GSK, Fondazione Telethon and Ospedale San Raffaele have announced that the EMA has approved Strimvelis for a super rare immunodeficiency disease in Children.
Following 20 years of research at the San Raffaele Telethon Institute for Gene Therapy (SR-Tiget) in Italy, this is the news patients have been waiting for.
Strimvelis is the first ex vivo stem cell gene therapy to treat patients with the very rare type of Severe Combined Immunodeficiency (SCID) due to Adenosine Deaminase deficiency (ADA-SCID).
ADA-SCID affects an estimated 15 children per year in Europe and following today’s approval, patients with the condition who are referred for treatment will be able to receive the gene therapy at Ospedale San Raffaele university hospital in Milan.
But this requires frequent injections and is not as effective as it could be, meaning the child is still at risk from developing life-threatening infections, whilst at the same time developing inflammatory conditions as a result of hypersensitivity.
Strimvelis (autologous CD34+ cells which have been transduced to express ADA) is the first corrective Gene therapy for children to be awarded regulatory approval anywhere in the world.
It is indicated for the treatment of patients with ADA-SCID for whom no suitable human leukocyte antigen (HLA)-matched related stem cell donor is available.
And in the latest study, a 100% survival rate at three years post-treatment with Strimvelis was observed for all children in the pivotal study.
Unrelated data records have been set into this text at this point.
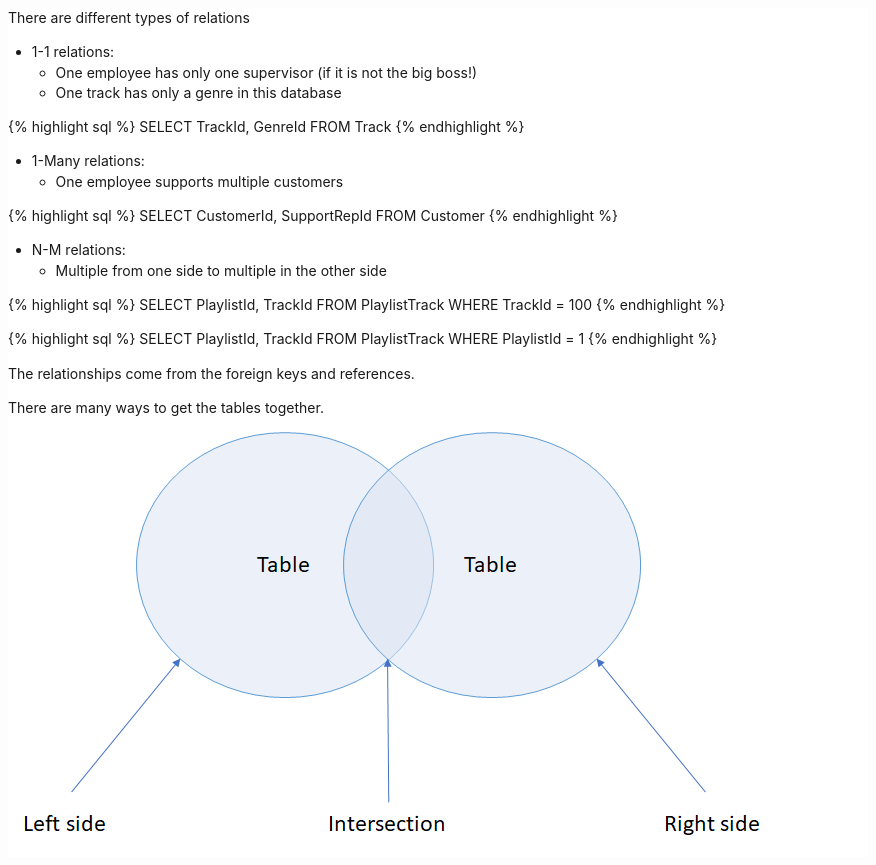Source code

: There are different types of relations
- 1-1 relations: 
  - One employee has only one supervisor (if it is not the big boss!)
  - One track has only a genre in this database

{% highlight sql %}
SELECT TrackId, GenreId
FROM Track
{% endhighlight %}

- 1-Many relations:
  - One employee supports multiple customers

{% highlight sql %}
SELECT CustomerId, SupportRepId
FROM Customer
{% endhighlight %}

- N-M relations:
  - Multiple from one side to multiple in the other side

{% highlight sql %}
SELECT PlaylistId, TrackId
FROM PlaylistTrack
WHERE TrackId = 100
{% endhighlight %}

{% highlight sql %}
SELECT PlaylistId, TrackId
FROM PlaylistTrack
WHERE PlaylistId = 1
{% endhighlight %}

The relationships come from the foreign keys and references.

There are many ways to get the tables together.

![Table relationships](/assets/2019-12-02-mini-db-course/20191202_table_rel.png)
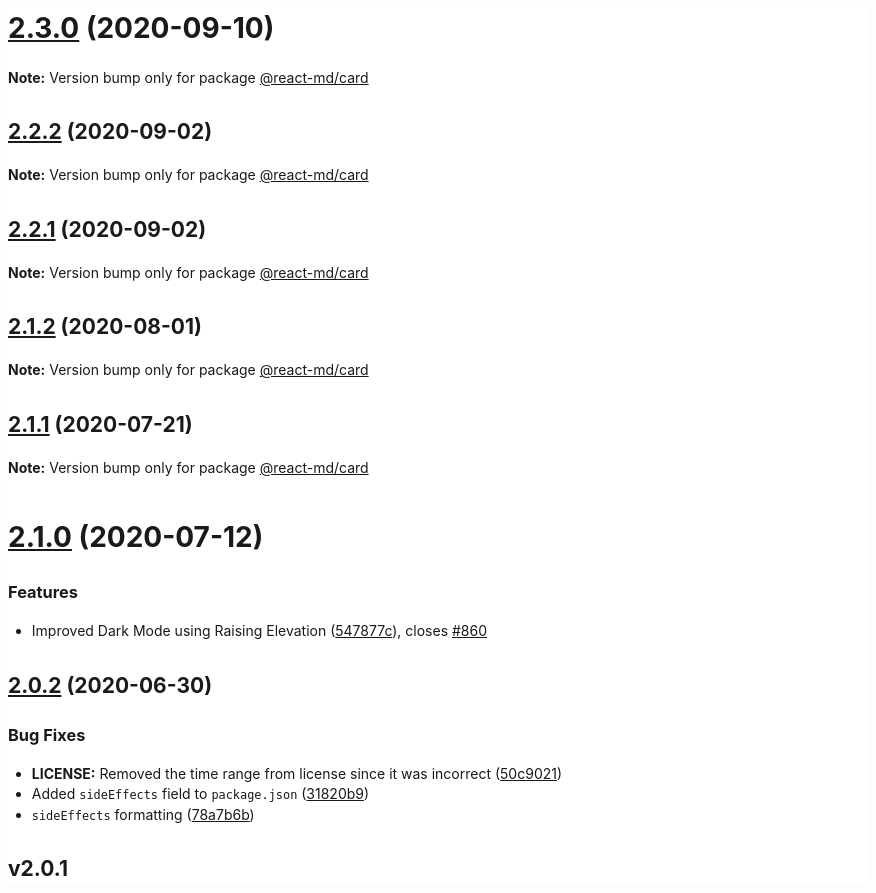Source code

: # [2.3.0](https://github.com/mlaursen/react-md/compare/v2.2.0...v2.3.0) (2020-09-10)

**Note:** Version bump only for package [@react-md/card](../card)

## [2.2.2](https://github.com/mlaursen/react-md/compare/v2.2.1...v2.2.2) (2020-09-02)

**Note:** Version bump only for package [@react-md/card](../card)

## [2.2.1](https://github.com/mlaursen/react-md/compare/v2.2.0...v2.2.1) (2020-09-02)

**Note:** Version bump only for package [@react-md/card](../card)

## [2.1.2](https://github.com/mlaursen/react-md/compare/v2.1.1...v2.1.2) (2020-08-01)

**Note:** Version bump only for package [@react-md/card](../card)

## [2.1.1](https://github.com/mlaursen/react-md/compare/v2.1.0...v2.1.1) (2020-07-21)

**Note:** Version bump only for package [@react-md/card](../card)

# [2.1.0](https://github.com/mlaursen/react-md/compare/v2.0.4...v2.1.0) (2020-07-12)

### Features

- Improved Dark Mode using Raising Elevation
  ([547877c](https://github.com/mlaursen/react-md/commit/547877c51217a544fdaad9c77e2469a45f30336e)),
  closes [#860](https://github.com/mlaursen/react-md/issues/860)

## [2.0.2](https://github.com/mlaursen/react-md/compare/v2.0.1...v2.0.2) (2020-06-30)

### Bug Fixes

- **LICENSE:** Removed the time range from license since it was incorrect
  ([50c9021](https://github.com/mlaursen/react-md/commit/50c9021cedc0d642758b9fd541bb6c93d2fe1786))
- Added `sideEffects` field to `package.json`
  ([31820b9](https://github.com/mlaursen/react-md/commit/31820b9b43705e5849664500a17b6849eb6dc2a9))
- `sideEffects` formatting
  ([78a7b6b](https://github.com/mlaursen/react-md/commit/78a7b6b0e40c7daefb749835670705f21bd21720))

## v2.0.1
According to Martin Andrews, Head of the Rare Disease Unit at GSK:
Today’s approval is the result of many years’ work with our collaborators in Milan and is the next step towards bringing life-changing treatment to patients with ADA-SCID and their families.”
This is clearly a big deal, but GSK and the SR-Tiget group are not the only ones working on a gene therapy for this disease. Orchard Therapeutics (UK) just secured additional financing fort their platform, which lead product is also targeting ADA-SCID.
This is a really exciting development for families with ADA-SCID.